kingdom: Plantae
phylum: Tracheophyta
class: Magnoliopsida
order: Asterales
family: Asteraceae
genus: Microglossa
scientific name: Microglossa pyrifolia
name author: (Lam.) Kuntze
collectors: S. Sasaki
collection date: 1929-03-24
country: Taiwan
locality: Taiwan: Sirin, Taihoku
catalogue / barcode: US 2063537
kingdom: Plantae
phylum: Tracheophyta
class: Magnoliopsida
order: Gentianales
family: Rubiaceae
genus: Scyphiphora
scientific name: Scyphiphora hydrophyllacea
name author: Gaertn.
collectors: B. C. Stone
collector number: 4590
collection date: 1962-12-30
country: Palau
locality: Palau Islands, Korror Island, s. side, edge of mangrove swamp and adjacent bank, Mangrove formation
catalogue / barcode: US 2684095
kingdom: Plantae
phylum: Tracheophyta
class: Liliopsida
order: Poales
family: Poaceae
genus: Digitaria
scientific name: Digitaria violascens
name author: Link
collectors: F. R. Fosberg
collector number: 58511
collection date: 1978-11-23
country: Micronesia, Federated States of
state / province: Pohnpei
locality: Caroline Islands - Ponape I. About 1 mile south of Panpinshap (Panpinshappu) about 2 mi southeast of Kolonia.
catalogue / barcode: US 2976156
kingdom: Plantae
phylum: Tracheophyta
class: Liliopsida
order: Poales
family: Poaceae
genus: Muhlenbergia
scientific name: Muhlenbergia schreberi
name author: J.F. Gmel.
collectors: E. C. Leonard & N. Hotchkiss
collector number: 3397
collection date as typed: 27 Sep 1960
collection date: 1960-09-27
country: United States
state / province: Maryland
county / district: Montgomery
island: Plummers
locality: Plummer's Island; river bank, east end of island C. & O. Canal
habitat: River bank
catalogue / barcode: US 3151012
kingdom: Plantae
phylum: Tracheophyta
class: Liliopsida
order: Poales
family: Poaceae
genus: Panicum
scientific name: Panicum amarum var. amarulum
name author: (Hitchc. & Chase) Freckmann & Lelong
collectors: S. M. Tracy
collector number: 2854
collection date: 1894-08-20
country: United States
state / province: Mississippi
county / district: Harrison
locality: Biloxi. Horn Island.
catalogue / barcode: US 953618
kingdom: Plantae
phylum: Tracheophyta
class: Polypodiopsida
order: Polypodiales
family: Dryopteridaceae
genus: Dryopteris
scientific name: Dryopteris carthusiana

_GIVEN PROBLEM_
Copy out every one of the lines above without changing anything.

_THE OUTPUT_
kingdom: Plantae
phylum: Tracheophyta
class: Magnoliopsida
order: Asterales
family: Asteraceae
genus: Microglossa
scientific name: Microglossa pyrifolia
name author: (Lam.) Kuntze
collectors: S. Sasaki
collection date: 1929-03-24
country: Taiwan
locality: Taiwan: Sirin, Taihoku
catalogue / barcode: US 2063537
kingdom: Plantae
phylum: Tracheophyta
class: Magnoliopsida
order: Gentianales
family: Rubiaceae
genus: Scyphiphora
scientific name: Scyphiphora hydrophyllacea
name author: Gaertn.
collectors: B. C. Stone
collector number: 4590
collection date: 1962-12-30
country: Palau
locality: Palau Islands, Korror Island, s. side, edge of mangrove swamp and adjacent bank, Mangrove formation
catalogue / barcode: US 2684095
kingdom: Plantae
phylum: Tracheophyta
class: Liliopsida
order: Poales
family: Poaceae
genus: Digitaria
scientific name: Digitaria violascens
name author: Link
collectors: F. R. Fosberg
collector number: 58511
collection date: 1978-11-23
country: Micronesia, Federated States of
state / province: Pohnpei
locality: Caroline Islands - Ponape I. About 1 mile south of Panpinshap (Panpinshappu) about 2 mi southeast of Kolonia.
catalogue / barcode: US 2976156
kingdom: Plantae
phylum: Tracheophyta
class: Liliopsida
order: Poales
family: Poaceae
genus: Muhlenbergia
scientific name: Muhlenbergia schreberi
name author: J.F. Gmel.
collectors: E. C. Leonard & N. Hotchkiss
collector number: 3397
collection date as typed: 27 Sep 1960
collection date: 1960-09-27
country: United States
state / province: Maryland
county / district: Montgomery
island: Plummers
locality: Plummer's Island; river bank, east end of island C. & O. Canal
habitat: River bank
catalogue / barcode: US 3151012
kingdom: Plantae
phylum: Tracheophyta
class: Liliopsida
order: Poales
family: Poaceae
genus: Panicum
scientific name: Panicum amarum var. amarulum
name author: (Hitchc. & Chase) Freckmann & Lelong
collectors: S. M. Tracy
collector number: 2854
collection date: 1894-08-20
country: United States
state / province: Mississippi
county / district: Harrison
locality: Biloxi. Horn Island.
catalogue / barcode: US 953618
kingdom: Plantae
phylum: Tracheophyta
class: Polypodiopsida
order: Polypodiales
family: Dryopteridaceae
genus: Dryopteris
scientific name: Dryopteris carthusiana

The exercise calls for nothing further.